The book’s final line suggests that these problems can be ameliorated with “organizing, persuading, and challenging.” This is not a bad idea. In fact, it’s a necessary one. It’s also one without a clear goal. It seems to rely on the questionable assumptions that the “masses” are already a unified group that shares enough interests and are just waiting to have the opportunity to speak their truth to the elites.
Featherstone is not alone in hitting this wall. Brooke Gladstone, host of WNYC’s On The Media, reached a similar impasse in her book The Trouble With Reality, released earlier this year. Gladstone focuses on an intractable problem that Featherstone tacitly acknowledges toward the end of her book: It is not just the masses and the elites who are living in different worlds. The masses themselves are fractured into groups with entirely distinct realities, and though this is largely a result of narratives put forward by elites who command large audiences through their control of or access to mass-media channels, it has entirely pervaded society, especially on social media platforms.
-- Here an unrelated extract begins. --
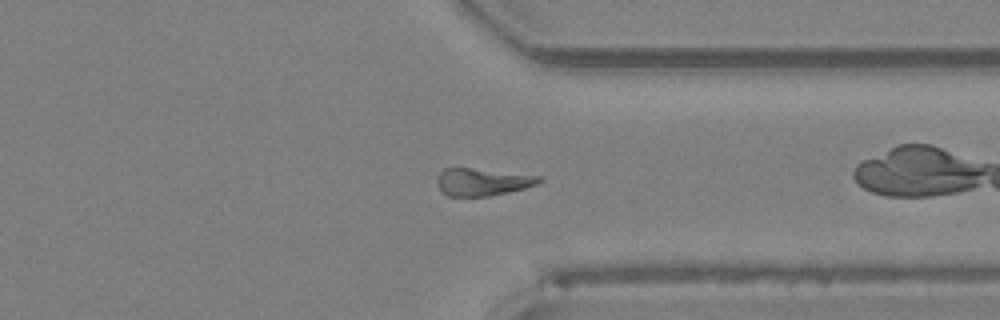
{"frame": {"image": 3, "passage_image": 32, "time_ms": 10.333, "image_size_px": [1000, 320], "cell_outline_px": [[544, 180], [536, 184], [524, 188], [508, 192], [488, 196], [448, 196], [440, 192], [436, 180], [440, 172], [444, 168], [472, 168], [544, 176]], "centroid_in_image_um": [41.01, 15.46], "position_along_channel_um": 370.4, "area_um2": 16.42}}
In Divining Desire, Featherstone mentions the disturbing phenomenon of watching a member of a televised focus group of undecided voters state with certainty that Barack Obama was a Muslim and seeing the rest of the participants nod in quiet agreement. But she doesn’t point this out to vilify focus groups but to cast herself as the villain, writing that “the hostility to focus groups is a populism of fools—which really looks more like elitism.”
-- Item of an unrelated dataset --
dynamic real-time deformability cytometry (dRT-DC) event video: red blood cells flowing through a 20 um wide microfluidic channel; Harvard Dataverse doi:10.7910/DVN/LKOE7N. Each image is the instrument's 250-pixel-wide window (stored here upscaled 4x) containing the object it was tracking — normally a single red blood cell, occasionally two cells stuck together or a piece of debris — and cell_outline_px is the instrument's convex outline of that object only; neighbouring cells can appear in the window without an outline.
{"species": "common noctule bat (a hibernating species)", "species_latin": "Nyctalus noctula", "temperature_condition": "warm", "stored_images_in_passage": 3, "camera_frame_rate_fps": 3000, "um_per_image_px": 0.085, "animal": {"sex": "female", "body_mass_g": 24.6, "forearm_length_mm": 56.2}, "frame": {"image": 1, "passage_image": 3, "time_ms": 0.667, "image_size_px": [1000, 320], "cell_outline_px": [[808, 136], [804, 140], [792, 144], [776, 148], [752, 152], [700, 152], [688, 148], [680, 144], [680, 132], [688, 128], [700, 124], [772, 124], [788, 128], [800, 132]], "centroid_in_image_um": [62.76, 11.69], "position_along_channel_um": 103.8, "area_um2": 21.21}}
That may be true, but Featherstone’s readiness to defend the practice and its participants misses the more significant problem, which Gladstone identifies, that these views and the certainty with which millions of people hold them in the face of factual evidence is a world-historic issue that has already had catastrophic consequences. Featherstone doesn’t engage with a fractured populace in her conclusion. She writes, “conversation is critical to movements but conversation without clear thought about building institutions and power can be dead end.” She’s right, but this claim rests on the assumption that the “masses” of the United States of America are already close to agreeing about what type of institutions they’d like to build or what type of power they’d like to have. If only that were true.